What you will do | The complete listing should be copied out exactly.

START Data provided

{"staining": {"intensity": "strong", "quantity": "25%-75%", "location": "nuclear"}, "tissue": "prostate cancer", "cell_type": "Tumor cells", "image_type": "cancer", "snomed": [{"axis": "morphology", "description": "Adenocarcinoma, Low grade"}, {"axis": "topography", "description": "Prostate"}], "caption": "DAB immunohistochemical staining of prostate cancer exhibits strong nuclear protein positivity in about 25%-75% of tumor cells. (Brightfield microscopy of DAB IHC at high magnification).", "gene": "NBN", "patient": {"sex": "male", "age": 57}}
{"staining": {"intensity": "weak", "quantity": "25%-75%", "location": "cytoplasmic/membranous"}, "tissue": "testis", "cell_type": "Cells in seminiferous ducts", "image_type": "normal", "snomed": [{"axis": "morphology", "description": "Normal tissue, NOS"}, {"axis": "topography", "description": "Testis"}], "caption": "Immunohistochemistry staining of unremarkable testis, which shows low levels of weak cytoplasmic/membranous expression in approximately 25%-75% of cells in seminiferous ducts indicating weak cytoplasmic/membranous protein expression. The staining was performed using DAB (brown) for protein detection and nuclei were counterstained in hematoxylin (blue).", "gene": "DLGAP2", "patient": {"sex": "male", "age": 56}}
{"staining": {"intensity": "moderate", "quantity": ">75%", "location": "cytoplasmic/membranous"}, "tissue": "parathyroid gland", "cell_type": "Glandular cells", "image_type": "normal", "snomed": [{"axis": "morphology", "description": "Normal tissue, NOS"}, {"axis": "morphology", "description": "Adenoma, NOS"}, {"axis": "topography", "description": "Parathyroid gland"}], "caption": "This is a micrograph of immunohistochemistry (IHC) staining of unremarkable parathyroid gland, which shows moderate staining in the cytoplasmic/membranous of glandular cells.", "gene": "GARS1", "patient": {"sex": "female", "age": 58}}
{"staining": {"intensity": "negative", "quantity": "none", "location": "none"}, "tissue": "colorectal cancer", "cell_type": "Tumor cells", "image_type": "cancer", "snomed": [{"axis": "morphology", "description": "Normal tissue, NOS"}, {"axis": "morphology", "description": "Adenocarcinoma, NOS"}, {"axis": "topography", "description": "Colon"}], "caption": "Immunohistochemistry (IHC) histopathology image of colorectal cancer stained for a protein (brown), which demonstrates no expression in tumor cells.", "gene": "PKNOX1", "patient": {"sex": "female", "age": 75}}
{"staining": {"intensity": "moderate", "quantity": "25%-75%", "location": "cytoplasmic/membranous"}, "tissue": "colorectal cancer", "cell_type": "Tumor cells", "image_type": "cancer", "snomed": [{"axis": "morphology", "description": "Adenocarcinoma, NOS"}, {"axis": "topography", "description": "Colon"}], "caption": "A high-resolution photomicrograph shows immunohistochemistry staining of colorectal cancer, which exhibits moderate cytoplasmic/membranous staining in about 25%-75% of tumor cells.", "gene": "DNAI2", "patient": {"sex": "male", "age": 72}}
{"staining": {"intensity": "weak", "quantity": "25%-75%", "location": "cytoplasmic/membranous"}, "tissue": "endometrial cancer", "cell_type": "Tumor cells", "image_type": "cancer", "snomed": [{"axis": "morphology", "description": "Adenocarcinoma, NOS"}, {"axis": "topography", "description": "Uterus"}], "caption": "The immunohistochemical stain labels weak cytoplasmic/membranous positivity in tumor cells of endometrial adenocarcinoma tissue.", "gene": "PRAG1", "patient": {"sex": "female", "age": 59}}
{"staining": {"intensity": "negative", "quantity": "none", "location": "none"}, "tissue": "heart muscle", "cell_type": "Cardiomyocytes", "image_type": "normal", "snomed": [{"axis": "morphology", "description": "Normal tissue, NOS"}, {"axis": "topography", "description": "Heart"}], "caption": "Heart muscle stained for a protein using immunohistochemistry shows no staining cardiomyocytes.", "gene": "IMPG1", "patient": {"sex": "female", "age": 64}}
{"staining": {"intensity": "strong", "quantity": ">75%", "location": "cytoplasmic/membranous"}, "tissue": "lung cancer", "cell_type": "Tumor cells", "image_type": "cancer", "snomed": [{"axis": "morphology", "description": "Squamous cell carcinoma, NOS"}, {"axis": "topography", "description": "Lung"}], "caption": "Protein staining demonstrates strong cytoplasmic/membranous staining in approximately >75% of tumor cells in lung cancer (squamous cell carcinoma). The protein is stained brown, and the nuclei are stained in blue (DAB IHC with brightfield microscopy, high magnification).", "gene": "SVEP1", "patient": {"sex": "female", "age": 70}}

END Data provided

Response box |
{"staining": {"intensity": "strong", "quantity": "25%-75%", "location": "nuclear"}, "tissue": "prostate cancer", "cell_type": "Tumor cells", "image_type": "cancer", "snomed": [{"axis": "morphology", "description": "Adenocarcinoma, Low grade"}, {"axis": "topography", "description": "Prostate"}], "caption": "DAB immunohistochemical staining of prostate cancer exhibits strong nuclear protein positivity in about 25%-75% of tumor cells. (Brightfield microscopy of DAB IHC at high magnification).", "gene": "NBN", "patient": {"sex": "male", "age": 57}}
{"staining": {"intensity": "weak", "quantity": "25%-75%", "location": "cytoplasmic/membranous"}, "tissue": "testis", "cell_type": "Cells in seminiferous ducts", "image_type": "normal", "snomed": [{"axis": "morphology", "description": "Normal tissue, NOS"}, {"axis": "topography", "description": "Testis"}], "caption": "Immunohistochemistry staining of unremarkable testis, which shows low levels of weak cytoplasmic/membranous expression in approximately 25%-75% of cells in seminiferous ducts indicating weak cytoplasmic/membranous protein expression. The staining was performed using DAB (brown) for protein detection and nuclei were counterstained in hematoxylin (blue).", "gene": "DLGAP2", "patient": {"sex": "male", "age": 56}}
{"staining": {"intensity": "moderate", "quantity": ">75%", "location": "cytoplasmic/membranous"}, "tissue": "parathyroid gland", "cell_type": "Glandular cells", "image_type": "normal", "snomed": [{"axis": "morphology", "description": "Normal tissue, NOS"}, {"axis": "morphology", "description": "Adenoma, NOS"}, {"axis": "topography", "description": "Parathyroid gland"}], "caption": "This is a micrograph of immunohistochemistry (IHC) staining of unremarkable parathyroid gland, which shows moderate staining in the cytoplasmic/membranous of glandular cells.", "gene": "GARS1", "patient": {"sex": "female", "age": 58}}
{"staining": {"intensity": "negative", "quantity": "none", "location": "none"}, "tissue": "colorectal cancer", "cell_type": "Tumor cells", "image_type": "cancer", "snomed": [{"axis": "morphology", "description": "Normal tissue, NOS"}, {"axis": "morphology", "description": "Adenocarcinoma, NOS"}, {"axis": "topography", "description": "Colon"}], "caption": "Immunohistochemistry (IHC) histopathology image of colorectal cancer stained for a protein (brown), which demonstrates no expression in tumor cells.", "gene": "PKNOX1", "patient": {"sex": "female", "age": 75}}
{"staining": {"intensity": "moderate", "quantity": "25%-75%", "location": "cytoplasmic/membranous"}, "tissue": "colorectal cancer", "cell_type": "Tumor cells", "image_type": "cancer", "snomed": [{"axis": "morphology", "description": "Adenocarcinoma, NOS"}, {"axis": "topography", "description": "Colon"}], "caption": "A high-resolution photomicrograph shows immunohistochemistry staining of colorectal cancer, which exhibits moderate cytoplasmic/membranous staining in about 25%-75% of tumor cells.", "gene": "DNAI2", "patient": {"sex": "male", "age": 72}}
{"staining": {"intensity": "weak", "quantity": "25%-75%", "location": "cytoplasmic/membranous"}, "tissue": "endometrial cancer", "cell_type": "Tumor cells", "image_type": "cancer", "snomed": [{"axis": "morphology", "description": "Adenocarcinoma, NOS"}, {"axis": "topography", "description": "Uterus"}], "caption": "The immunohistochemical stain labels weak cytoplasmic/membranous positivity in tumor cells of endometrial adenocarcinoma tissue.", "gene": "PRAG1", "patient": {"sex": "female", "age": 59}}
{"staining": {"intensity": "negative", "quantity": "none", "location": "none"}, "tissue": "heart muscle", "cell_type": "Cardiomyocytes", "image_type": "normal", "snomed": [{"axis": "morphology", "description": "Normal tissue, NOS"}, {"axis": "topography", "description": "Heart"}], "caption": "Heart muscle stained for a protein using immunohistochemistry shows no staining cardiomyocytes.", "gene": "IMPG1", "patient": {"sex": "female", "age": 64}}
{"staining": {"intensity": "strong", "quantity": ">75%", "location": "cytoplasmic/membranous"}, "tissue": "lung cancer", "cell_type": "Tumor cells", "image_type": "cancer", "snomed": [{"axis": "morphology", "description": "Squamous cell carcinoma, NOS"}, {"axis": "topography", "description": "Lung"}], "caption": "Protein staining demonstrates strong cytoplasmic/membranous staining in approximately >75% of tumor cells in lung cancer (squamous cell carcinoma). The protein is stained brown, and the nuclei are stained in blue (DAB IHC with brightfield microscopy, high magnification).", "gene": "SVEP1", "patient": {"sex": "female", "age": 70}}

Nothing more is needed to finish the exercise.